Multi-layer health monitoring for the agent fleet with real-time alerts, automatic cleanup of stuck resources, and a fleet-wide health dashboard.

Health Levels

Ordered by severity:

LevelMeaning
healthyAll checks passing
degradedMinor issues detected
unhealthySignificant problems
criticalImmediate attention required
unknownUnable to determine status

Three Monitoring Layers

1

Docker layer — Container status, CPU/memory usage, restart count, OOM detection.

2

Network layer — Agent HTTP reachability with latency tracking.

3

Business layer — Runtime availability, context usage, error rates.

Alert Cooldowns

Repeated alerts for the same condition are throttled to prevent notification spam.

Fleet Health Dashboard

The fleet health dashboard is an admin-only view that summarizes the health of all agents in the system. It is accessible from the admin area of the UI.

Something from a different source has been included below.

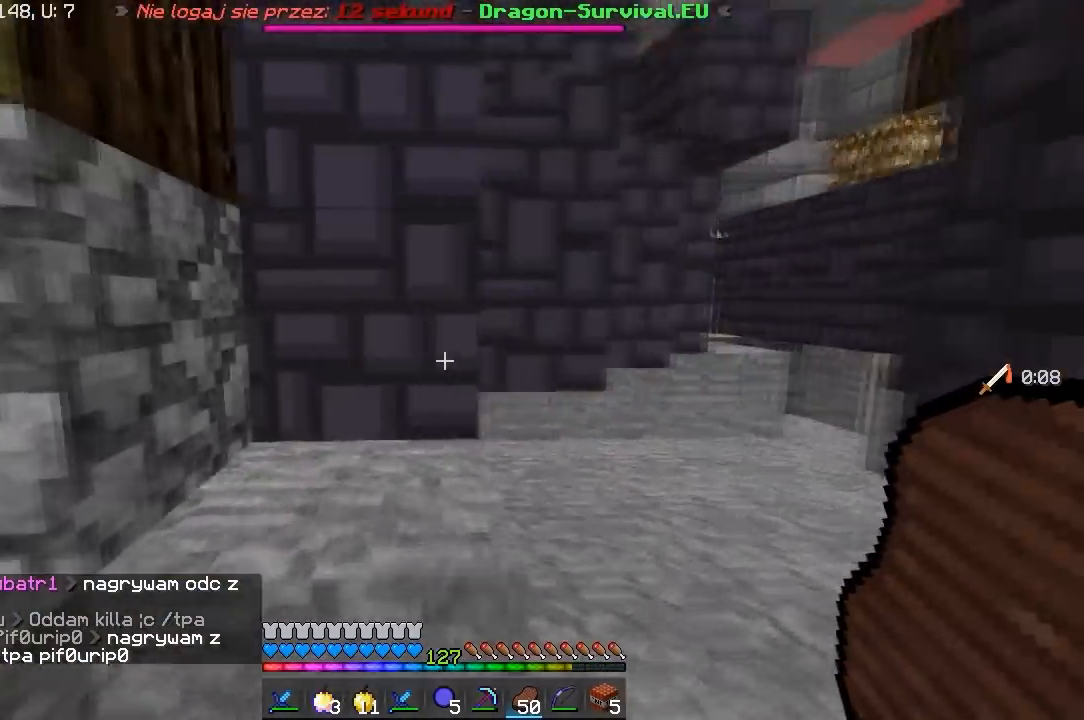
{"keys": ["s"], "mouse": [], "events": [[233, "d", "down"], [300, "w", "up"], [317, "s", "down"], [450, "d", "up"]]}
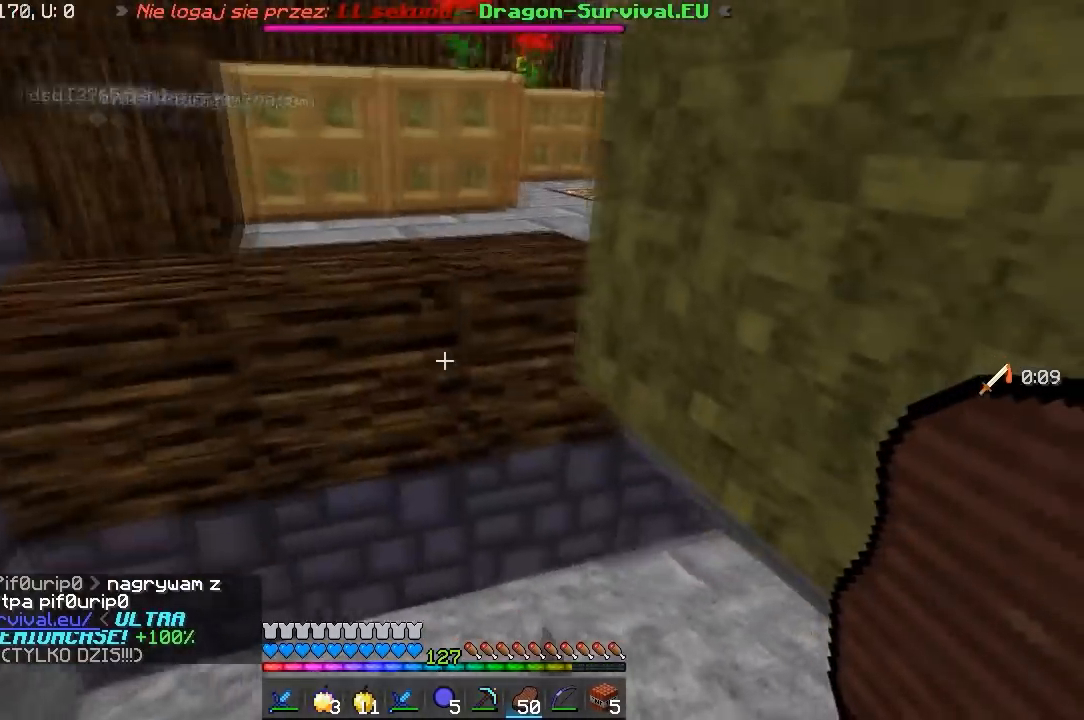
{"keys": ["w"], "mouse": [], "events": [[50, "s", "up"], [117, "w", "down"]]}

Real-time WebSocket updates push health state changes as they occur.
Individual agent health is visible in both the agent header and the Agents listing page.

Cleanup Service

A background service that automatically recovers stuck resources:

Stale executions — Any execution with status='running' for longer than 120 minutes is marked failed.
Stale activities — Any activity with activity_state='started' for longer than 120 minutes is marked failed.
Stale Redis slots — Orphaned slot reservations are released.
Run frequency — Every 5 minutes, plus a one-shot sweep on backend restart.
Startup recovery — Orphaned executions (container down, not in process registry) are marked failed immediately and their slots are released.

MCP Tools

Agents can query monitoring data through these MCP tools:

ToolDescription
get_fleet_health()Fleet-wide health summary
get_agent_health(name)Individual agent health
trigger_health_check()Force an immediate health check

API Endpoints

EndpointMethodDescription
/api/monitoring/fleet-healthGETFleet health summary
/api/monitoring/cleanup-statusGETCleanup service status (admin)
/api/monitoring/cleanup-triggerPOSTForce a cleanup run (admin)